How to save ssh-keyscan result with the port to .ssh/known_hosts

When I run

ssh-keyscan -p NNN -t rsa GITHOST

it produces sting like

GITHOST ssh-rsa AAAAB3NzaC1yc2EAAAADAQABAAAAgQCZwBe6yneM2q2KEuQ3UV194hUcEcQ7b0xoYdKXKU6RrsxP2wup3uwC4q2SbPlW6XkjVtOIXY4c5aBaieMjNhIBFxGa2yUnTwZPFZiGMh/fwoZ2IsLsIE7XCj2q4eO1jmxvgWf7VAE7DVkGg5VTcRRoVOP5V15z9/saP5u4Tcwu1w==

And I add it to ~/.ssh/known_hosts file.

But the git still asks me about key verification. Could be it b/c there is no port information stored in the known_hosts file ?

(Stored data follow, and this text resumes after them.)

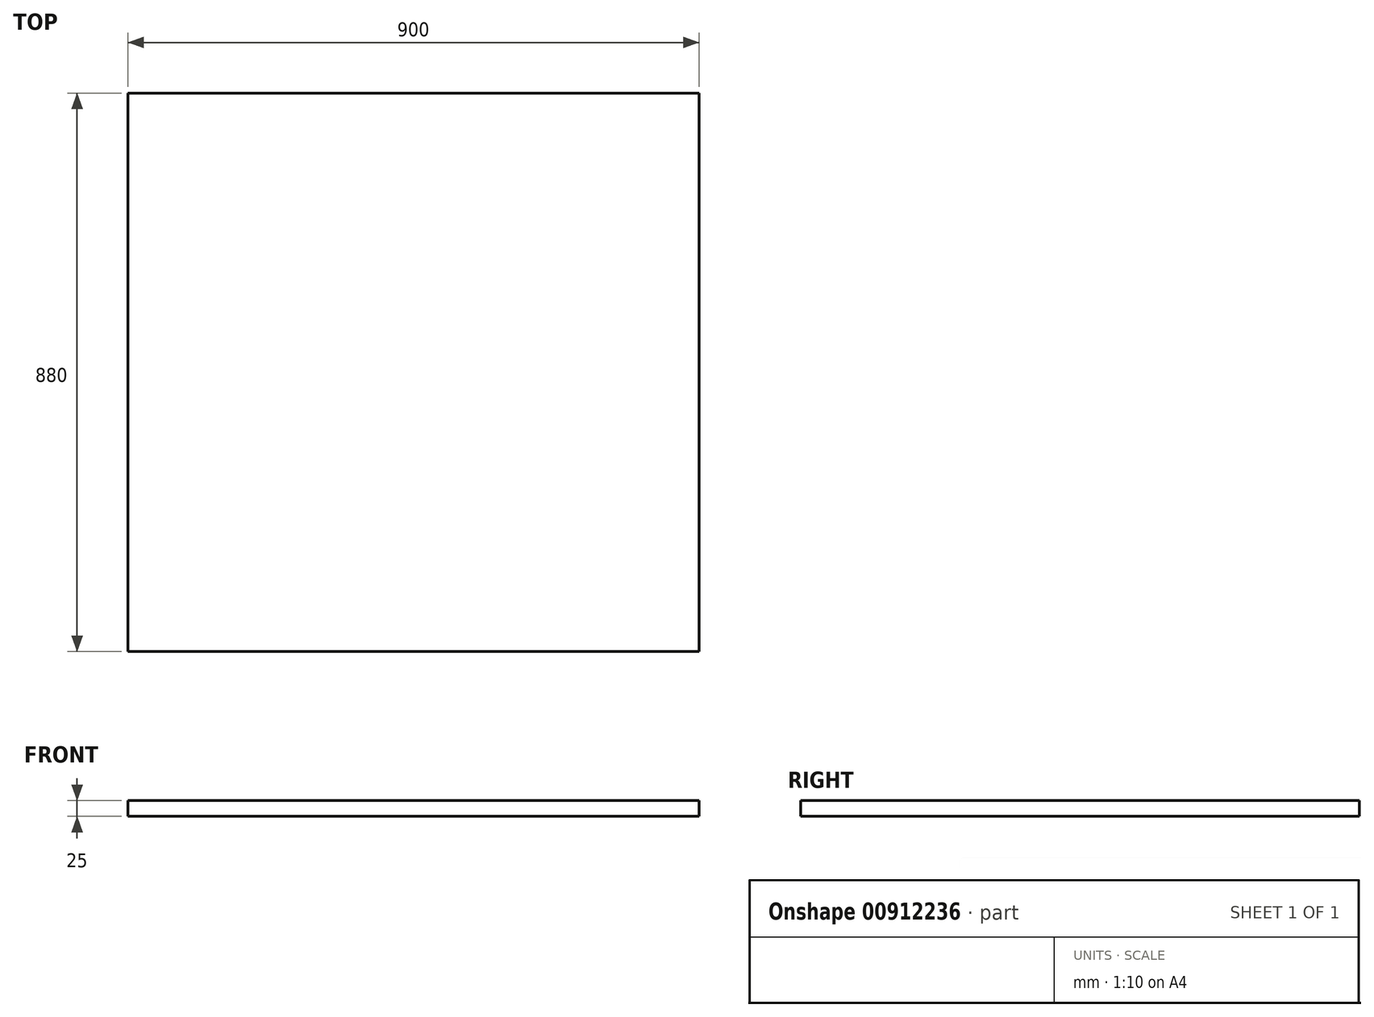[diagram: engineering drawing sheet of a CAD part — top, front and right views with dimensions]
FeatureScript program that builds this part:
annotation { "Feature Type Name" : "Feature", "Feature Type Description" : "" }
export const myFeature = defineFeature(function(context is Context, id is Id, definition is map)
    precondition{}
    {
        {
            var Q0;
            Q0=qCreatedBy(makeId("Top.planeOp"),FACE);
            var sketch = newSketch(context, id + "F0", { "sketchPlane" : qUnion([Q0])});
            skLineSegment(sketch, "E0.bottom", {"start": v(-39.59, 857.62) * mm, "end": v(860.41, 857.62) * mm});
            skLineSegment(sketch, "E0.top", {"start": v(-39.59, -22.38) * mm, "end": v(860.41, -22.38) * mm});
            skLineSegment(sketch, "E0.left", {"start": v(-39.59, 857.62) * mm, "end": v(-39.59, -22.38) * mm});
            skLineSegment(sketch, "E0.right", {"start": v(860.41, 857.62) * mm, "end": v(860.41, -22.38) * mm});
            skSolve(sketch);
        }
        {
            var Q0;
            Q0=qSketchRegion(id+"F0",true);
            extrude(context, id + "F1", {"entities" : qUnion([Q0]), "depth" : 25 * mm, "offsetDistance" : 25 * mm});
        }
    });
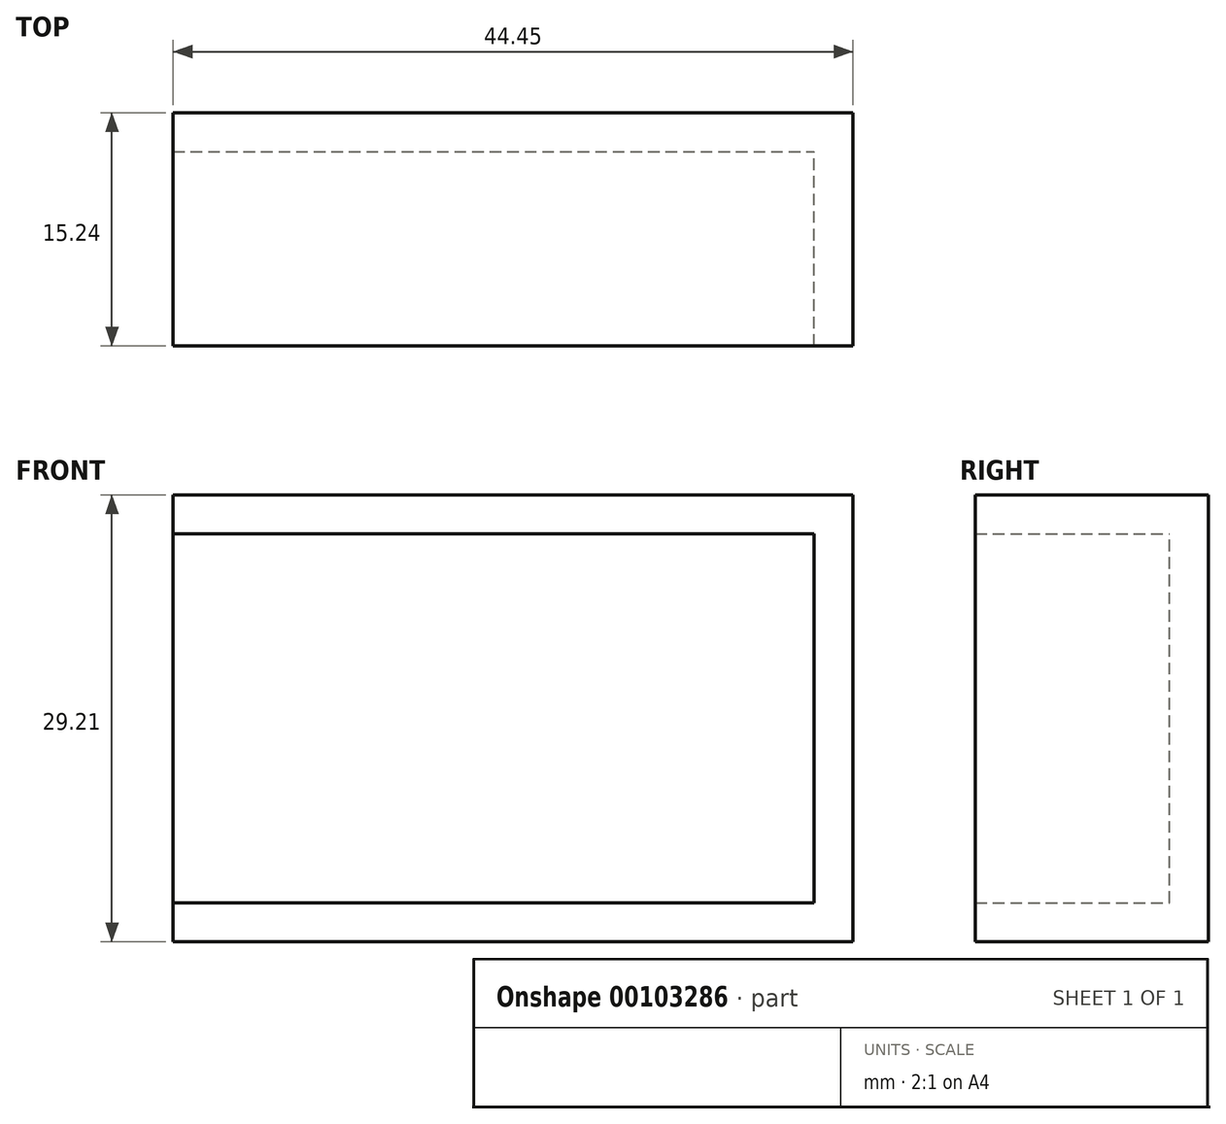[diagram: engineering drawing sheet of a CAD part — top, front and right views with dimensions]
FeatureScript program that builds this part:
annotation { "Feature Type Name" : "Feature", "Feature Type Description" : "" }
export const myFeature = defineFeature(function(context is Context, id is Id, definition is map)
    precondition{}
    {
        {
            var Q0;
            Q0=qCreatedBy(makeId("Front.planeOp"),FACE);
            var sketch = newSketch(context, id + "F0", { "sketchPlane" : qUnion([Q0])});
            skLineSegment(sketch, "E0.bottom", {"start": v(0, 0) * mm, "end": v(41.9, 0) * mm});
            skLineSegment(sketch, "E0.top", {"start": v(0, 24.13) * mm, "end": v(41.9, 24.13) * mm});
            skLineSegment(sketch, "E0.left", {"start": v(0, 0) * mm, "end": v(0, 24.13) * mm});
            skLineSegment(sketch, "E0.right", {"start": v(41.9, 0) * mm, "end": v(41.9, 24.13) * mm});
            skLineSegment(sketch, "E1.top", {"start": v(0, 26.67) * mm, "end": v(41.9, 26.67) * mm});
            skLineSegment(sketch, "E1.left", {"start": v(0, 24.13) * mm, "end": v(0, 26.67) * mm});
            skLineSegment(sketch, "E1.right", {"start": v(41.9, 24.13) * mm, "end": v(41.9, 26.67) * mm});
            skLineSegment(sketch, "E2.bottom", {"start": v(0, 0) * mm, "end": v(41.91, 0) * mm});
            skLineSegment(sketch, "E2.top", {"start": v(0, -2.54) * mm, "end": v(41.91, -2.54) * mm});
            skLineSegment(sketch, "E2.left", {"start": v(0, 0) * mm, "end": v(0, -2.54) * mm});
            skLineSegment(sketch, "E2.right", {"start": v(41.91, 0) * mm, "end": v(41.91, -2.54) * mm});
            skLineSegment(sketch, "E3.bottom", {"start": v(41.91, -2.54) * mm, "end": v(44.45, -2.54) * mm});
            skLineSegment(sketch, "E3.top", {"start": v(41.91, 26.67) * mm, "end": v(44.45, 26.67) * mm});
            skLineSegment(sketch, "E3.left", {"start": v(41.9, -2.54) * mm, "end": v(41.9, 26.67) * mm});
            skLineSegment(sketch, "E3.right", {"start": v(44.45, -2.54) * mm, "end": v(44.45, 26.67) * mm});
            skSolve(sketch);
        }
        {
            var Q0;
            {var subQ0=sQuery(id+"F0.wireOp",EDGE,"E0.top");Q0=makeQuery(id+"F0.imprint","IMPRINT",FACE,{"disambiguationData":[TD([[makeQuery(id+"F0.imprint","IMPRINT",EDGE,{"derivedFrom":subQ0}),1.0]])]});}
            var Q1;
            {var subQ3=sQuery(id+"F0.wireOp",EDGE,"E3.bottom");Q1=makeQuery(id+"F0.imprint","IMPRINT",FACE,{"disambiguationData":[TD([[makeQuery(id+"F0.imprint","IMPRINT",EDGE,{"derivedFrom":subQ3}),1.0]])]});}
            var Q2;
            {var subQ0=sQuery(id+"F0.wireOp",EDGE,"E2.bottom");Q2=makeQuery(id+"F0.imprint","IMPRINT",FACE,{"disambiguationData":[TD([[makeQuery(id+"F0.imprint","IMPRINT",EDGE,{"derivedFrom":subQ0}),-1.0]])]});}
            extrude(context, id + "F1", {"entities" : qUnion([Q0, Q1, Q2]), "depth" : 15.24 * mm});
        }
        {
            var Q0;
            Q0=makeQuery(id+"F0.imprint","IMPRINT",FACE,{"disambiguationData":[TD([[makeQuery(id+"F0.imprint","IMPRINT",EDGE,{"derivedFrom":sQuery(id+"F0.wireOp",EDGE,"E0.left")}),-1.0]])]});
            extrude(context, id + "F2", {"entities" : qUnion([Q0]), "operationType" : NewBodyOperationType.ADD, "depth" : 2.54 * mm});
        }
    });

How can I create proper known_hosts in a script?


Solution 1:

This is usually not needed since current ssh-keyscan versions will add the port for you. Older versions did not do that. You could post-process the line with sed like this:

ssh-keyscan -p NNN -t rsa GITHOST | sed -E 's/^([^ \[]+) (.*)$/[\1]:NNN \2/'

The output of ssh-keyscan is piped into sed that will use a substitute regexp to transform the output of ssh-keyscan to include the port.

This will result in:

[GITHOST]:NNN ssh-rsa AAAAB3NzaC1yc2EAAAADAQABAAAAgQCZw....

Update: I refined the regexp above to play nice with ssh-keyscan output in already correct format.